Микаэль Блумквист пристально посмотрел на инспектора Бублански:
– Бублански... Я скажу вам одну вещь. В этот самый момент в деле Саландер тоже идет речь о престиже. Я утверждаю, что она не убивала Дага и Миа. И я это докажу. Я отыщу вам альтернативного подозреваемого, и когда я это сделаю, я напишу статью, которую вам и вашим коллегам будет очень неприятно читать.

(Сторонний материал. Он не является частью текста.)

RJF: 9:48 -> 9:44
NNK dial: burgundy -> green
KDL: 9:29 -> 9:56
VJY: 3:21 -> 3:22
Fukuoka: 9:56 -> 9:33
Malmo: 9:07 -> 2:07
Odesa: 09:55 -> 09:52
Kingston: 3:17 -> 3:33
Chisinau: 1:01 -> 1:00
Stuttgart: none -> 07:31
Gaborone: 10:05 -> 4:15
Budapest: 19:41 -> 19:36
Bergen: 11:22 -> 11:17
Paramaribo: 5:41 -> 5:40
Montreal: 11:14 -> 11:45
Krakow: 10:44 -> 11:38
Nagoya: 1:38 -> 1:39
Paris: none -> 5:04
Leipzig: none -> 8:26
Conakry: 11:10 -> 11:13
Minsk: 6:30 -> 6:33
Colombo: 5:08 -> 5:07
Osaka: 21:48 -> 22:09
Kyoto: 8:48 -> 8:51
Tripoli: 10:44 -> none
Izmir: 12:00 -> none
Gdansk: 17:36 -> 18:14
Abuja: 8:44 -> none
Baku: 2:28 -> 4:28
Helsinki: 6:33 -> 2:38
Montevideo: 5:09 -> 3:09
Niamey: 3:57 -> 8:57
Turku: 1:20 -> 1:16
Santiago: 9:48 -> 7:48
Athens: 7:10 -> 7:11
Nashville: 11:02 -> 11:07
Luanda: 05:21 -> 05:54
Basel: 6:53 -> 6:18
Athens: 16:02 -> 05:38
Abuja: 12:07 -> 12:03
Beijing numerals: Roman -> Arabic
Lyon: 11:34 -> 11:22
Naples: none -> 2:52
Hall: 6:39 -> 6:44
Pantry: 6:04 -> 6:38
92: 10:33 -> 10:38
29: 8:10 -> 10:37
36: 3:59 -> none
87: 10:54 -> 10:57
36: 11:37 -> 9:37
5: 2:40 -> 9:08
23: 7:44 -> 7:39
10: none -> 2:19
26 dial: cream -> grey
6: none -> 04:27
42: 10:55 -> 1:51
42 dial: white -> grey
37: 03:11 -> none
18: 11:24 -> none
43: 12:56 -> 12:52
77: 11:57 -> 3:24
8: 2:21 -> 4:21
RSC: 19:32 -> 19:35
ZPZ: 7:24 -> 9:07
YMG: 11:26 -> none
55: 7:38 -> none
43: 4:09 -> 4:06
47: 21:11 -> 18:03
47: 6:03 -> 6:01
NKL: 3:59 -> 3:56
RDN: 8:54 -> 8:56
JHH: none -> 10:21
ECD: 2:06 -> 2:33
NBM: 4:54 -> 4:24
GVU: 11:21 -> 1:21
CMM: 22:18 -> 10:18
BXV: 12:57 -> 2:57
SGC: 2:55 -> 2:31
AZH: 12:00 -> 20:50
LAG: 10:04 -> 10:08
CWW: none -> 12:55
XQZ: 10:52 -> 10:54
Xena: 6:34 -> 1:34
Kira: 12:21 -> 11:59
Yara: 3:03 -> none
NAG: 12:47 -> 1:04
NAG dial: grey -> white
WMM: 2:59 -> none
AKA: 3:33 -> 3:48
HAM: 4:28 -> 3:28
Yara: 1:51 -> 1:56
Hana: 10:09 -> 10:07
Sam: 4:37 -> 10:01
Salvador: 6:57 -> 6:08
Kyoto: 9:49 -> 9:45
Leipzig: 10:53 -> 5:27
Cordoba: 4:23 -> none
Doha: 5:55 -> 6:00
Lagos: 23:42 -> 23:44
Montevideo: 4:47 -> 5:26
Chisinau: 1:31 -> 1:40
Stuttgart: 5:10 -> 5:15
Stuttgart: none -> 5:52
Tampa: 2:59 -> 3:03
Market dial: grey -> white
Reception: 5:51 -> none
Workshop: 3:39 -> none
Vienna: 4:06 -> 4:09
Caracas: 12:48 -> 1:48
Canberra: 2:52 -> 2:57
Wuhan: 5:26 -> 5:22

***По пути домой Бублански почувствовал потребность побеседовать об этом деле с Богом, но вместо синагоги зашел в католическую церковь на Фолькунгагатан. Он сел на скамейку в задних рядах и неподвижно просидел там час. Как еврею, ему, в сущности, нечего было делать в католической церкви, но там царил такой покой, что он регулярно туда захаживал, когда ему требовалось привести в порядок собственные мысли. Ян Бублански считал, что католическая церковь – самое подходящее место для размышлений, и верил, что Бог на него за это не обидится. Кроме того, между католичеством и иудаизмом имеется одна важная разница. В синагогу он шел, когда ему хотелось человеческого общения и участия. Католики же ходили в церковь для того, чтобы спокойно побыть наедине с Богом. Все в церкви располагало к тому, чтобы вести себя тихо и не мешать другим посетителям.